**SELECTED EXTRACT:**

Rule 5.2(a) similarly exposes as contrary to federal policy the panel's holding that, in order to proceed anonymously in district courts, the juvenile plaintiffs "must show both (1) a fear of severe harm, and (2) that the fear of severe harm is reasonable." Doe, 596 F.3d at 1043.
While the panel's untenable analysis of the public interest and the other factors on which it relied has led to an unprecedented and unjust result in this case, such a result will likely not recur in the future, at least not in the case of juvenile litigants. Counsel in this case were either not aware of Rule 5.2(a), or for some reason did not inform either the district court or the court of appeals of its existence, thereby allowing both courts to issue opinions that seriously misstate the law, and to reach their decisions without considering the most pertinent federal rule. It is astonishing that there was not a single counsel on either side who was aware of the rule and felt an obligation to bring it to the district court's and our court's attention.
In the future, should a minor plaintiff seek to file a lawsuit without disclosing his identity, the district court should not look to the opinion the panel has issued here but to Rule 5.2(a) of the Federal Rules of Civil Procedure. When doing so, the district court will undoubtedly recognize that the rule reflects a policy judgment that little if any public interest lies in learning the identity of youthful litigants while a strong public interest exists in protecting their identities. The court will then undoubtedly not repeat the panel's mistaken analysis of the public interest. It will also undoubtedly recognize that in order to proceed anonymously in federal court, minors need not establish a reasonable fear that serious threats made against them will be carried out, or even that any threats against them have been made. Thus, this troubling opinion will, fortunately, be of little consequence and no precedential value in the case of minor litigants, nor will Advanced Textile, which all the judges concerned purported to follow.
To be clear, the panel's decision should have been taken en banc and reversed for any number of reasons. First, the panel failed to consider the Federal Rule of Civil Procedure that governs the right of juveniles to file suits without disclosing their identities. Second, the policy underlying that rule makes clear that the reasons advanced by the magistrate judge and the district judge, and affirmed by the panel, for requiring the juveniles to disclose their identities publicly if they wished to pursue this litigation are without merit. Third, even without considering the Rule, it is clear that the denial of anonymity to the young plaintiffs was arbitrary, unreasonable and contrary to uniform practice throughout the nation. Fourth, the panel's ruling is inconsistent with Ninth Circuit precedent. I will discuss the last two points below. The fourth point is of the most practical significance for, as I have explained, while this opinion will have no future force or effect with respect to juvenile litigants, it constitutes the law of the circuit with respect to adult litigants seeking anonymity.

**DIRECTIVE 1:** Copy the passage on Rule 5.2(a) word for word, from "Rule 5.2(a) similarly" through "F.3d at 1043.".
**DIRECTIVE 2:** According to the passage on Rule 5.2(a), for which litigants does the panel's ruling constitute the law of the circuit?
The data that come next are separate material, independent of the passage on Rule 5.2(a).

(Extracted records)
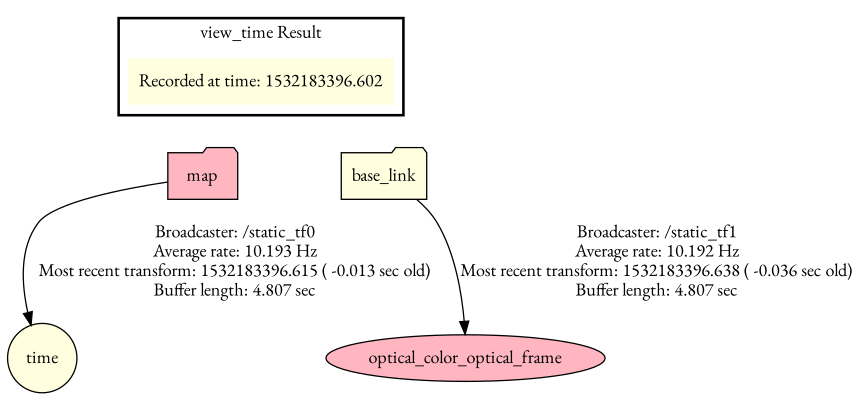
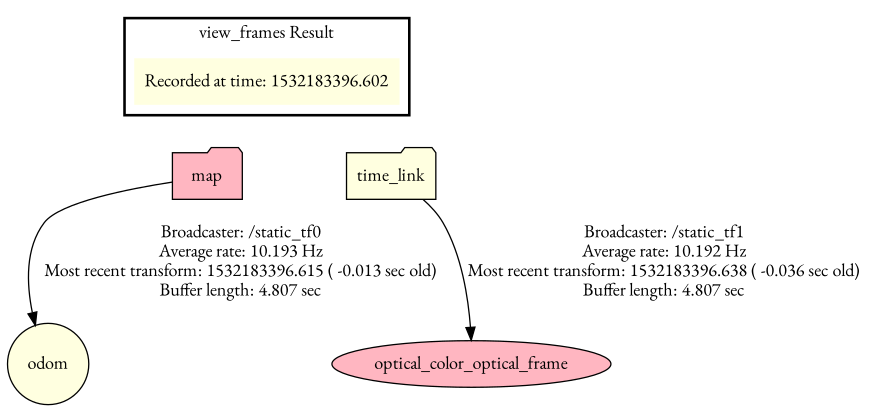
  digraph {
    fontname="EB Garamond"
    node [fillcolor=lightyellow fontname="EB Garamond" shape=folder style=filled]
    edge [fontname="EB Garamond"]
    "Recorded at time: 1532183396.602" [shape=plaintext]
    map [fillcolor=lightpink]
-   base_link
-   odom [shape=circle label=time]
+   base_link [label=time_link]
+   odom [shape=circle]
    n5 [fillcolor=lightpink label=optical_color_optical_frame shape=ellipse]
    subgraph cluster_1 {
      color=black
-     label="view_time Result"
+     label="view_frames Result"
      style=bold
      "Recorded at time: 1532183396.602"
    }
    "Recorded at time: 1532183396.602" -> map [style=invis]
    "Recorded at time: 1532183396.602" -> base_link [style=invis]
    map -> odom [color=black label="Broadcaster: /static_tf0\nAverage rate: 10.193 Hz\nMost recent transform: 1532183396.615 ( -0.013 sec old)\nBuffer length: 4.807 sec\n"]
    base_link -> n5 [color=black label="Broadcaster: /static_tf1\nAverage rate: 10.192 Hz\nMost recent transform: 1532183396.638 ( -0.036 sec old)\nBuffer length: 4.807 sec\n"]
  }
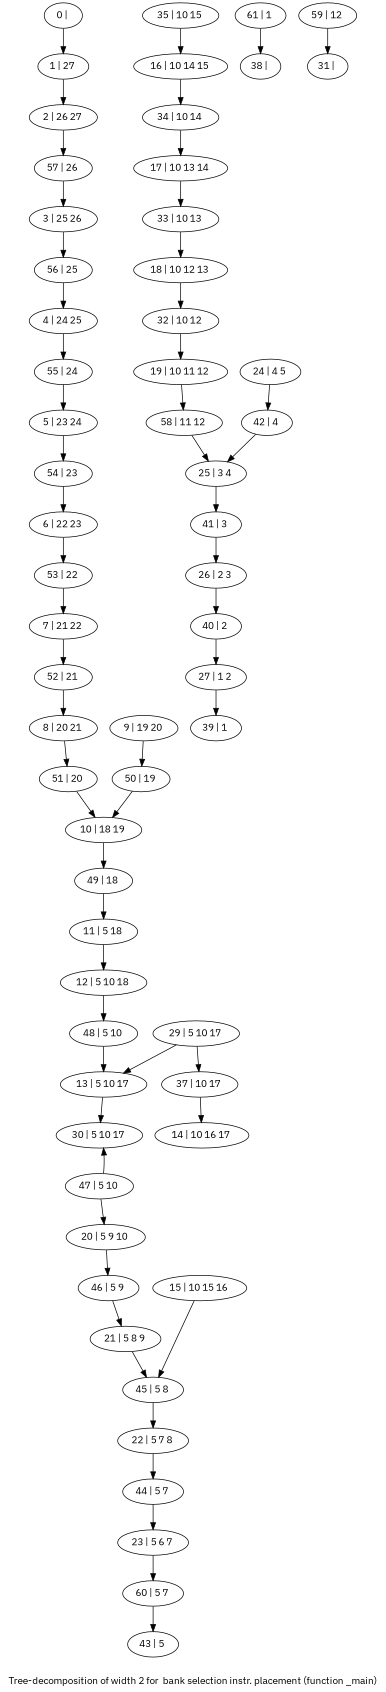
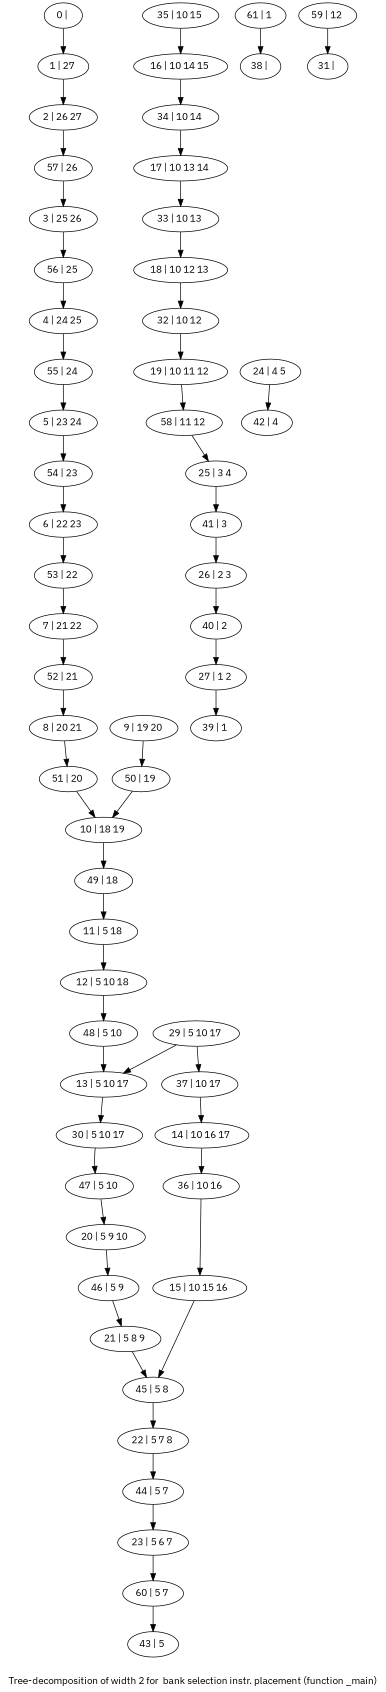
  digraph {
    fontname="IBM Plex Sans"
    label="Tree-decomposition of width 2 for  bank selection instr. placement (function _main)"
    node [fontname="IBM Plex Sans"]
    edge [fontname="IBM Plex Sans"]
    n1 [label="0 | "]
    n2 [label="1 | 27 "]
    n3 [label="2 | 26 27 "]
    n4 [label="57 | 26 "]
    n5 [label="3 | 25 26 "]
    n6 [label="56 | 25 "]
    n7 [label="4 | 24 25 "]
    n8 [label="55 | 24 "]
    n9 [label="5 | 23 24 "]
    n10 [label="54 | 23 "]
    n11 [label="6 | 22 23 "]
    n12 [label="53 | 22 "]
    n13 [label="7 | 21 22 "]
    n14 [label="52 | 21 "]
    n15 [label="8 | 20 21 "]
    n16 [label="51 | 20 "]
    n17 [label="10 | 18 19 "]
    n18 [label="9 | 19 20 "]
    n19 [label="50 | 19 "]
    n20 [label="49 | 18 "]
    n21 [label="11 | 5 18 "]
    n22 [label="12 | 5 10 18 "]
    n23 [label="48 | 5 10 "]
    n24 [label="13 | 5 10 17 "]
    n25 [label="30 | 5 10 17 "]
    n26 [label="29 | 5 10 17 "]
    n27 [label="37 | 10 17 "]
    n28 [label="47 | 5 10 "]
    n29 [label="14 | 10 16 17 "]
+   n30 [label="36 | 10 16 "]
    n31 [label="15 | 10 15 16 "]
    n32 [label="45 | 5 8 "]
    n33 [label="35 | 10 15 "]
    n34 [label="16 | 10 14 15 "]
    n35 [label="34 | 10 14 "]
    n36 [label="17 | 10 13 14 "]
    n37 [label="33 | 10 13 "]
    n38 [label="18 | 10 12 13 "]
    n39 [label="32 | 10 12 "]
    n40 [label="19 | 10 11 12 "]
    n41 [label="58 | 11 12 "]
    n42 [label="25 | 3 4 "]
    n43 [label="20 | 5 9 10 "]
    n44 [label="46 | 5 9 "]
    n45 [label="21 | 5 8 9 "]
    n46 [label="22 | 5 7 8 "]
    n47 [label="44 | 5 7 "]
    n48 [label="23 | 5 6 7 "]
    n49 [label="60 | 5 7 "]
    n50 [label="43 | 5 "]
    n51 [label="24 | 4 5 "]
    n52 [label="42 | 4 "]
    n53 [label="41 | 3 "]
    n54 [label="26 | 2 3 "]
    n55 [label="40 | 2 "]
    n56 [label="27 | 1 2 "]
    n57 [label="39 | 1 "]
    n58 [label="61 | 1 "]
    n59 [label="38 | "]
    n60 [label="31 | "]
    n61 [label="59 | 12 "]
    n1 -> n2
    n2 -> n3
    n3 -> n4
    n4 -> n5
    n5 -> n6
    n6 -> n7
    n7 -> n8
    n8 -> n9
    n9 -> n10
    n10 -> n11
    n11 -> n12
    n12 -> n13
    n13 -> n14
    n14 -> n15
    n15 -> n16
    n16 -> n17
    n17 -> n20
    n18 -> n19
    n19 -> n17
    n20 -> n21
    n21 -> n22
    n22 -> n23
    n23 -> n24
    n24 -> n25
-   n28 -> n25
+   n25 -> n28
    n26 -> n24
    n26 -> n27
    n27 -> n29
    n28 -> n43
+   n29 -> n30
+   n30 -> n31
    n31 -> n32
    n32 -> n46
    n33 -> n34
    n34 -> n35
    n35 -> n36
    n36 -> n37
    n37 -> n38
    n38 -> n39
    n39 -> n40
    n40 -> n41
    n41 -> n42
    n42 -> n53
    n43 -> n44
    n44 -> n45
    n45 -> n32
    n46 -> n47
    n47 -> n48
    n48 -> n49
    n49 -> n50
    n51 -> n52
-   n52 -> n42
    n53 -> n54
    n54 -> n55
    n55 -> n56
    n56 -> n57
    n58 -> n59
    n61 -> n60
  }
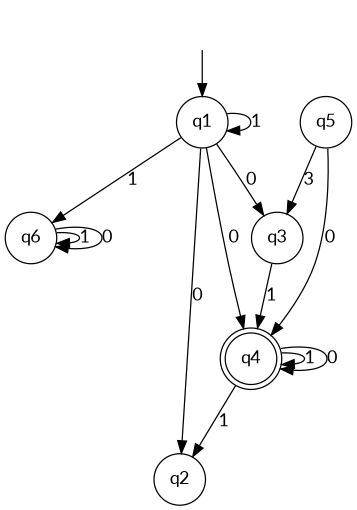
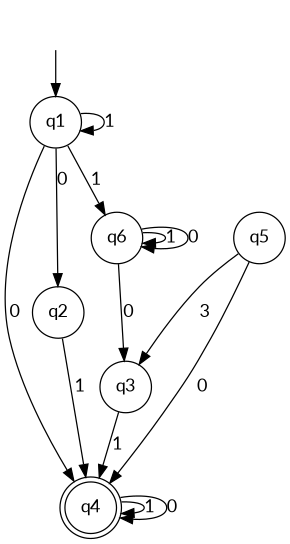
  digraph {
    fontname=Lato
    rankdir=TB
    node [fontname=Lato shape=circle]
    edge [fontname=Lato]
    "" [shape=plaintext]
    n2 [label=q1]
    n3 [label=q4 shape=doublecircle]
    n4 [label=q2]
    n5 [label=q3]
    n6 [label=q6]
    n7 [label=q5]
    "" -> n2
    n2 -> n2 [label=1]
    n2 -> n3 [label=0]
    n2 -> n4 [label=0]
-   n2 -> n5 [label=0]
+   n6 -> n5 [label=0]
    n2 -> n6 [label=1]
    n3 -> n3 [label=1]
    n3 -> n3 [label=0]
-   n3 -> n4 [label=1]
+   n4 -> n3 [label=1]
    n5 -> n3 [label=1]
    n6 -> n6 [label=1]
    n6 -> n6 [label=0]
    n7 -> n3 [label=0]
    n7 -> n5 [label=3]
  }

**REPLY 1:**
Rule 5.2(a) similarly exposes as contrary to federal policy the panel's holding that, in order to proceed anonymously in district courts, the juvenile plaintiffs "must show both (1) a fear of severe harm, and (2) that the fear of severe harm is reasonable." Doe, 596 F.3d at 1043.

**REPLY 2:** Adult litigants seeking anonymity.